LESETEXT
________________________

Sie wissen nun, dass die Costiera bald kommt, das motiviert, das stärkt.
- 17:40 Uhr: Die CP 906 beginnt die Bergung.
- 23:00 Uhr: endlich die Info: „… duschen, essen und dann los“.
Die „Sea-Watch“ musste alle an Bord verbliebenen Rettungsmittel (Schwimmwesten und Rettungsinseln) einsetzen, die Trinkwasserreserven wurden restlos aufgebraucht. Die „Sea-Watch“ musste daher ihren Einsatz vor Ort abbrechen, um auf Lampedusa neue Rettungsmittel aufzunehmen.
Wir wünschen der Crew Gute Heimfahrt! Sie wird gegen Mitternacht auf Lampedusa eintreffen.

________________________

DATENSATZAUSZÜGE
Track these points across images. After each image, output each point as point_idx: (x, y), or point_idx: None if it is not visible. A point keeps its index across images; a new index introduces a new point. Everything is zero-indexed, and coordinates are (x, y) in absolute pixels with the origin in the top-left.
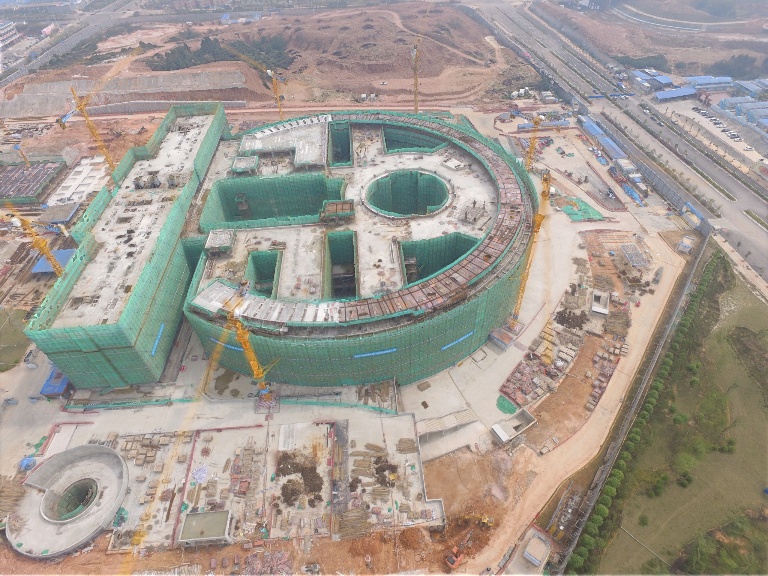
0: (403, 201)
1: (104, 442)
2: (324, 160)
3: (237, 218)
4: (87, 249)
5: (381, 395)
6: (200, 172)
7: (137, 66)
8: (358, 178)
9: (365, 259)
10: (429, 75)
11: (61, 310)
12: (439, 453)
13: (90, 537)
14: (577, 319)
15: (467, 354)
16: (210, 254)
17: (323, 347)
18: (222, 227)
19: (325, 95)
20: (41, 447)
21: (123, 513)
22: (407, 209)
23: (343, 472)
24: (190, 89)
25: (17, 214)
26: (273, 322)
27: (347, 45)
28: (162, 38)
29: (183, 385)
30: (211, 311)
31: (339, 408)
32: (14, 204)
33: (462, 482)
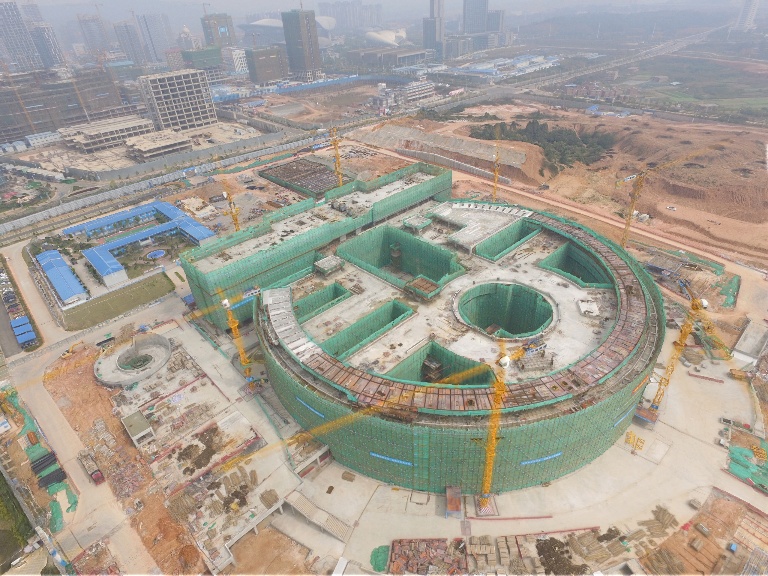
0: (524, 319)
1: (173, 344)
2: (471, 245)
3: (391, 261)
4: (258, 229)
5: (305, 449)
6: (377, 214)
7: (463, 130)
8: (484, 274)
9: (393, 336)
10: (745, 218)
11: (212, 255)
12: (289, 532)
13: (113, 384)
14: (564, 565)
15: (410, 486)
16: (316, 270)
17: (280, 372)
18: (346, 257)
19: (594, 198)
20: (157, 325)
21: (135, 386)
22: (526, 330)
23: (221, 472)
24: (478, 157)
25: (297, 199)
26: (275, 333)
27: (670, 159)
28: (516, 114)
29: (234, 344)
30: (263, 303)
31: (274, 432)
32: (306, 193)
33: (267, 567)
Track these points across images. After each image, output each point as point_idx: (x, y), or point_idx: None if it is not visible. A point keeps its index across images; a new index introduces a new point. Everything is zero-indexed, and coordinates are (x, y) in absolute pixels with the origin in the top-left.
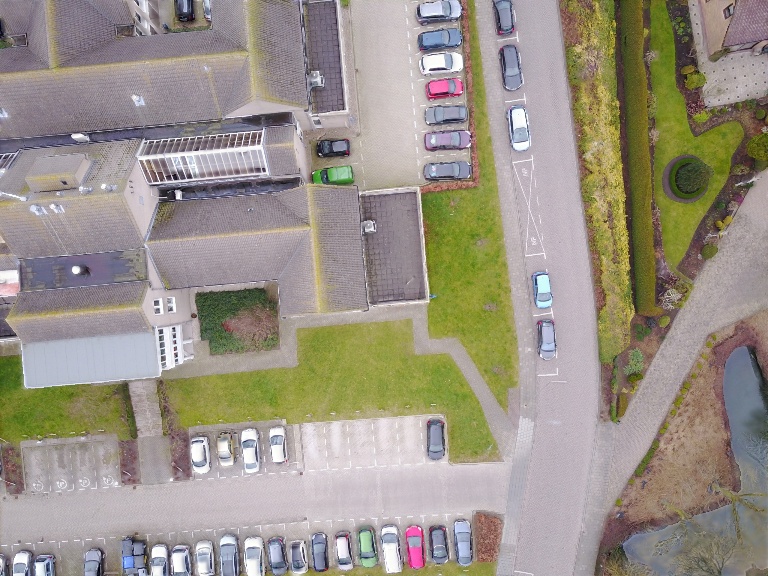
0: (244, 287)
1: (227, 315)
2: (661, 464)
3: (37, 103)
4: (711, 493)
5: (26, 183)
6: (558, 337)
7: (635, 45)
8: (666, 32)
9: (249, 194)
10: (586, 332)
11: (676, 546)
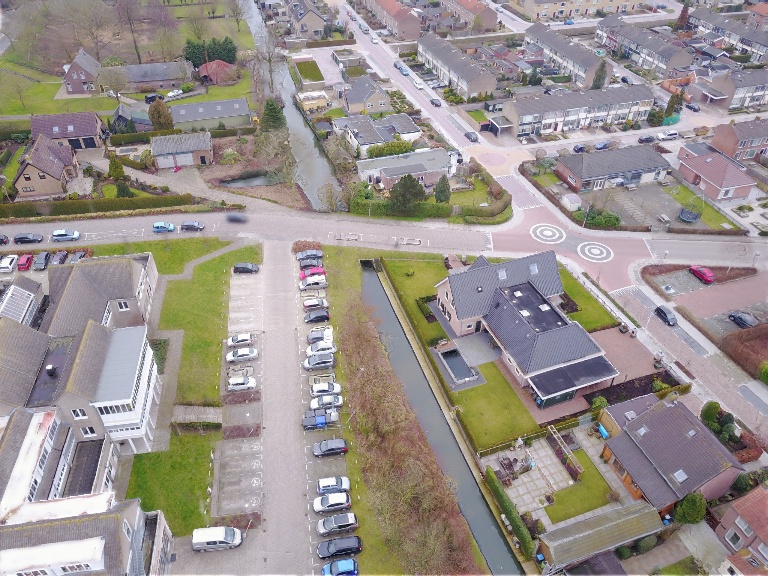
0: None
1: None
2: None
3: None
4: None
5: None
6: None
7: (42, 205)
8: None
9: None
10: None
11: None
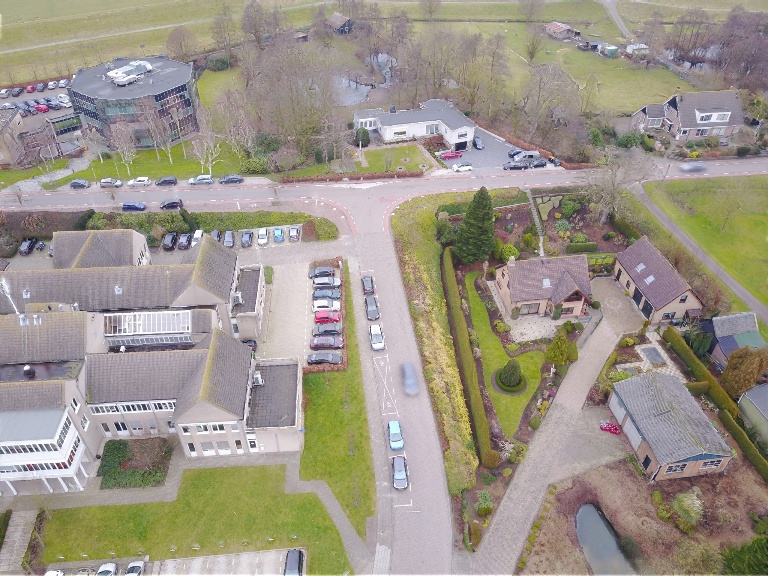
0: (149, 437)
1: (127, 455)
2: None
3: (53, 289)
4: None
5: None
6: (411, 474)
7: (455, 303)
8: (481, 307)
9: None
10: (435, 471)
11: None
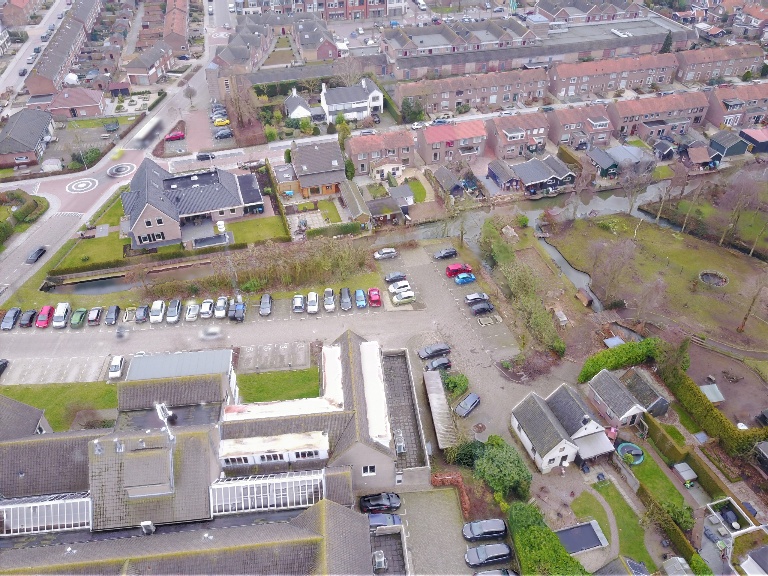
0: None
1: None
2: None
3: None
4: None
5: (181, 462)
6: None
7: None
8: None
9: None
10: None
11: None
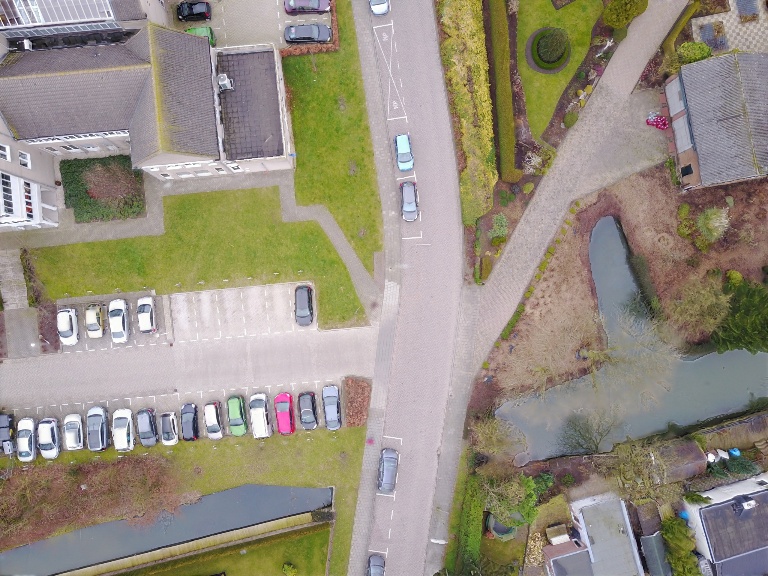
0: (109, 154)
1: (91, 182)
2: (528, 329)
3: None
4: (579, 359)
5: None
6: (421, 200)
7: None
8: None
9: (100, 45)
10: (449, 195)
11: (555, 423)
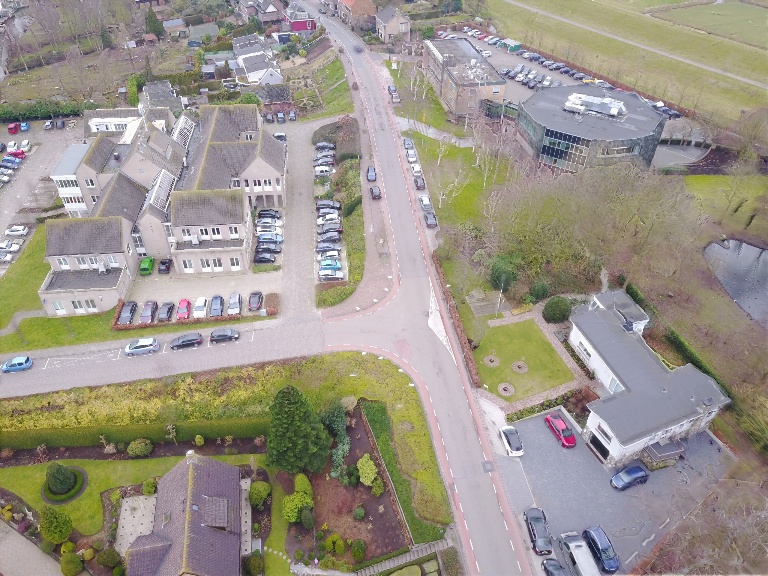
0: None
1: None
2: None
3: None
4: None
5: None
6: None
7: None
8: None
9: None
10: None
11: None
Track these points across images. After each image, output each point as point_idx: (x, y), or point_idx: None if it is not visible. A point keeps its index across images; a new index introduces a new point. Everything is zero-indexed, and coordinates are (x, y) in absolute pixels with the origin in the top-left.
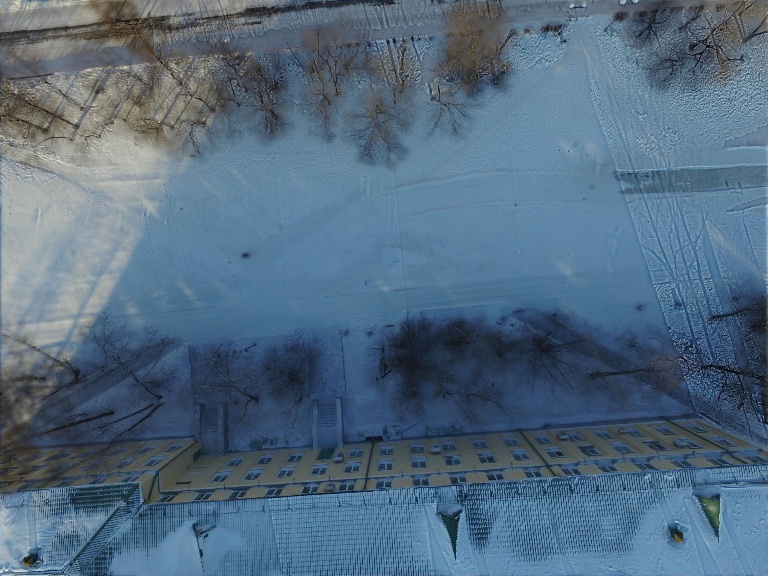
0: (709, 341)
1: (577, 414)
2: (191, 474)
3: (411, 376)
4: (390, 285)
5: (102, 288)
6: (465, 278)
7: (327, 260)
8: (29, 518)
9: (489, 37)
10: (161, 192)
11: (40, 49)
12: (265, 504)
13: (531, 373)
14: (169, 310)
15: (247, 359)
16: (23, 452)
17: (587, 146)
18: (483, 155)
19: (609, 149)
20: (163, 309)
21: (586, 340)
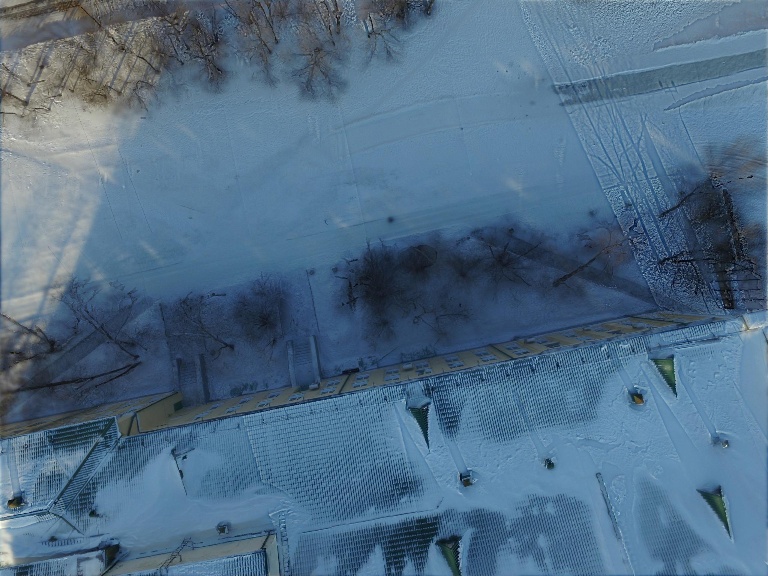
0: (662, 237)
1: (545, 323)
2: (172, 420)
3: (379, 304)
4: (350, 221)
5: (68, 258)
6: (421, 205)
7: (286, 204)
8: (10, 465)
9: None
10: (116, 157)
11: None
12: (240, 422)
13: None
14: (136, 271)
15: (218, 310)
16: (6, 426)
17: (524, 64)
18: (425, 85)
19: (545, 65)
20: (130, 271)
21: (545, 251)
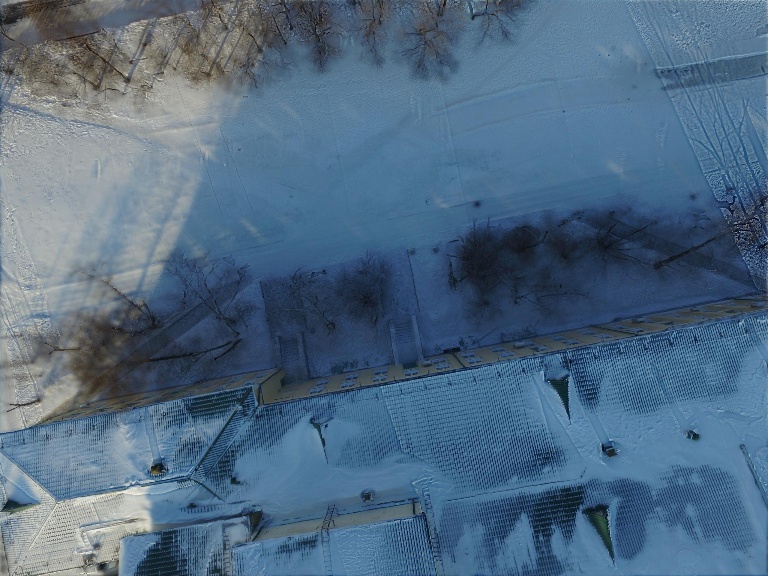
0: (763, 221)
1: (645, 305)
2: (285, 394)
3: (483, 283)
4: (450, 202)
5: (168, 235)
6: (523, 187)
7: (387, 184)
8: (148, 432)
9: None
10: (217, 135)
11: (83, 9)
12: (378, 392)
13: (597, 270)
14: (237, 249)
15: (319, 288)
16: (109, 401)
17: (626, 48)
18: (527, 67)
19: (647, 49)
20: (231, 249)
21: (645, 234)
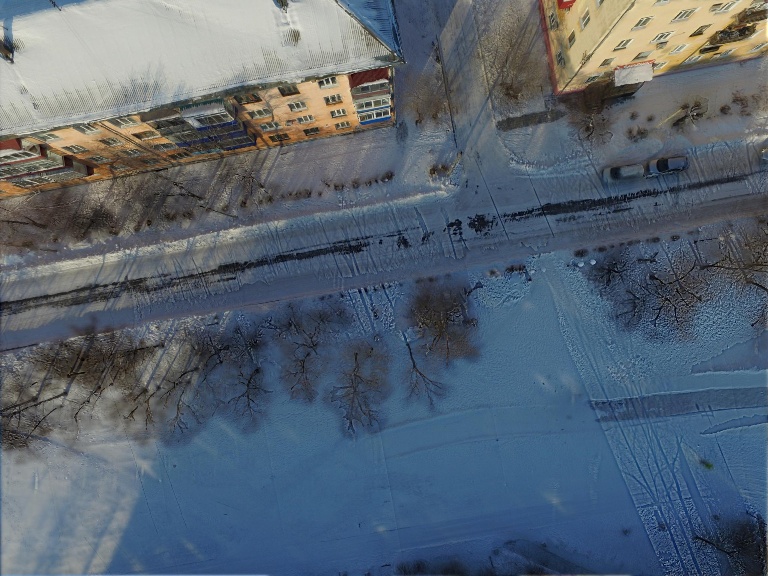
0: (695, 559)
1: None
2: None
3: None
4: (383, 525)
5: (104, 549)
6: (455, 514)
7: (320, 505)
8: None
9: (457, 280)
10: (153, 451)
11: (23, 319)
12: None
13: None
14: (171, 565)
15: None
16: None
17: (561, 377)
18: (461, 393)
19: (582, 379)
20: (165, 565)
21: (577, 566)
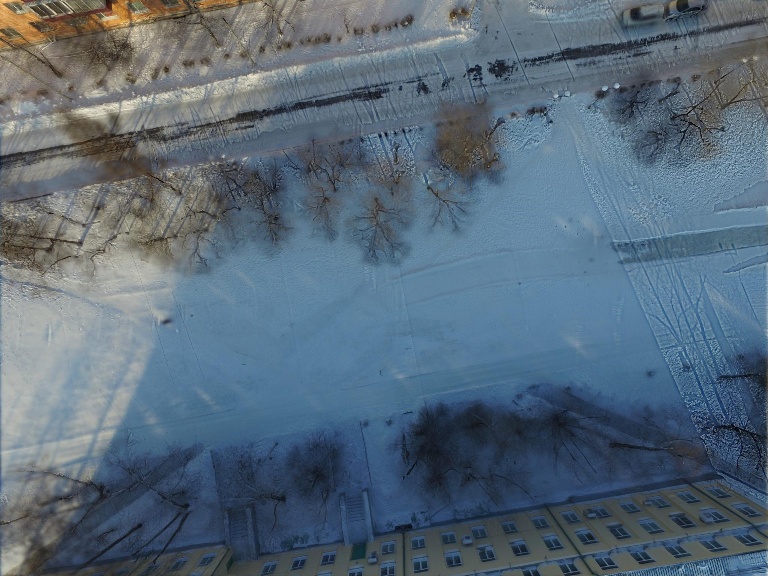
0: (720, 400)
1: (600, 483)
2: None
3: (435, 464)
4: (404, 372)
5: (119, 401)
6: (477, 359)
7: (340, 353)
8: None
9: (478, 123)
10: (170, 301)
11: (37, 170)
12: None
13: (551, 448)
14: (188, 417)
15: None
16: (54, 575)
17: (583, 220)
18: (483, 237)
19: (604, 221)
20: (182, 416)
21: (601, 409)
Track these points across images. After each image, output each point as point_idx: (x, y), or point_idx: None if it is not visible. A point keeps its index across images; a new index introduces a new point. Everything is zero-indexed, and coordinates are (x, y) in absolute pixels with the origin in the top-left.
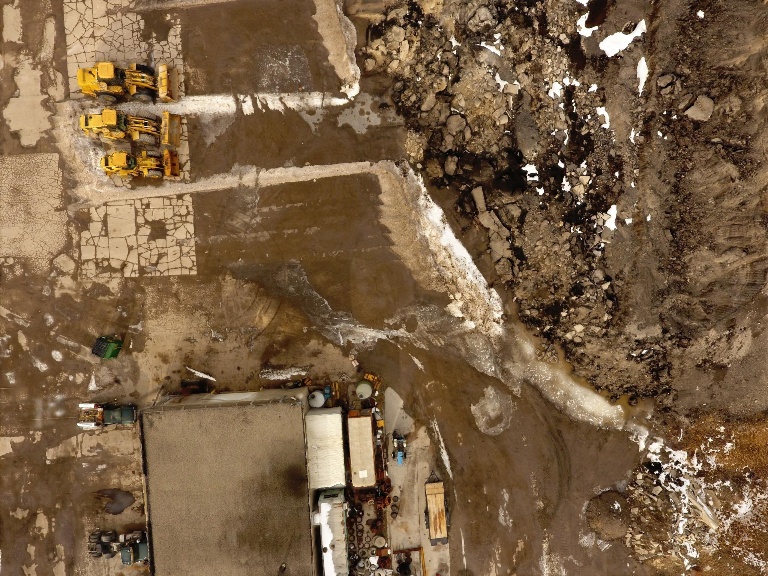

________________________

AUFGABE
Beantworte diese Fragen zum Lesetext über den Einsatz der „Sea-Watch“:
1. Um welche Uhrzeit beginnt die CP 906 die Bergung?
2. Welche Rettungsmittel musste die „Sea-Watch“ einsetzen?
3. Wann soll die Crew auf Lampedusa eintreffen?
Die Auflistung wird hierfür nicht gebraucht.

VOLLSTÄNDIGE ANTWORT
1. Um 17:40 Uhr.
2. Alle an Bord verbliebenen Rettungsmittel, nämlich Schwimmwesten und Rettungsinseln.
3. Gegen Mitternacht.